Questi rapporti confidenziali con l’Iran rivelano l’ormai evidente fiducia occidentale nell’uomo “nuovo” di Teheran, il presidente Hasan Rouhani. Il quale, lungi dal prendere le distanze dalle dichiarazioni del suo predecessore, si è subito affrettato a dire che Israele rappresenta “una ferita da mondare”. La Bonino è in prima fila in questa tendenza: «Siamo stati tra i primi a cogliere l’importanza dell’elezione del nuovo presidente Rouhani in maggio – dichiarava al Corriere lo scorso 13 novembre - Ricordo che ancora pochi mesi fa diversi colleghi europei mi guardavano storto quando dicevo che bisognava invitare l’Iran al tavolo con la Siria.
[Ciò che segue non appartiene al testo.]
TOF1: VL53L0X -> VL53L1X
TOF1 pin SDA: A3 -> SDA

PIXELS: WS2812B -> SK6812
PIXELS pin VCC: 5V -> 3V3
A fine agosto, dopo la strage di civili con le armi chimiche, ho chiamato più volte il ministro degli Esteri iraniano Zarif perché convincesse Assad a dare via libera agli ispettori Onu. E il 26 settembre, all’assemblea delle Nazioni Unite, c’era la fila per parlare con Zarif e Rouhani. Bisognava staccare il biglietto, come se si fosse in coda per visitare il Moma».
Non c’è niente di strano, dunque, che il nostro ministro degli Esteri accetti con “cauto ottimismo” quegli accordi di Ginevra, rischiosi più che mai, possibile antipasto di un disastro epocale. Non c’è stato alcun “regime change” in Iran. Rouhani è pur sempre un uomo selezionato e scelto dal regime. Il comando reale sul programma nucleare e sulle operazioni all’estero è sempre nelle mani dello stesso ayatollah: Alì Khamenei. L’atomica (intesa come energia e probabilmente anche come bomba) è sempre la prima ambizione della Repubblica Islamica iraniana. E Israele è sempre il primo nemico di Teheran. Non è cambiato nulla. È cambiata solo l’idea che della questione se n’è fatta la Bonino, in buona compagnia con tutte o quasi le cancellerie occidentali. Israele se ne farà una ragione?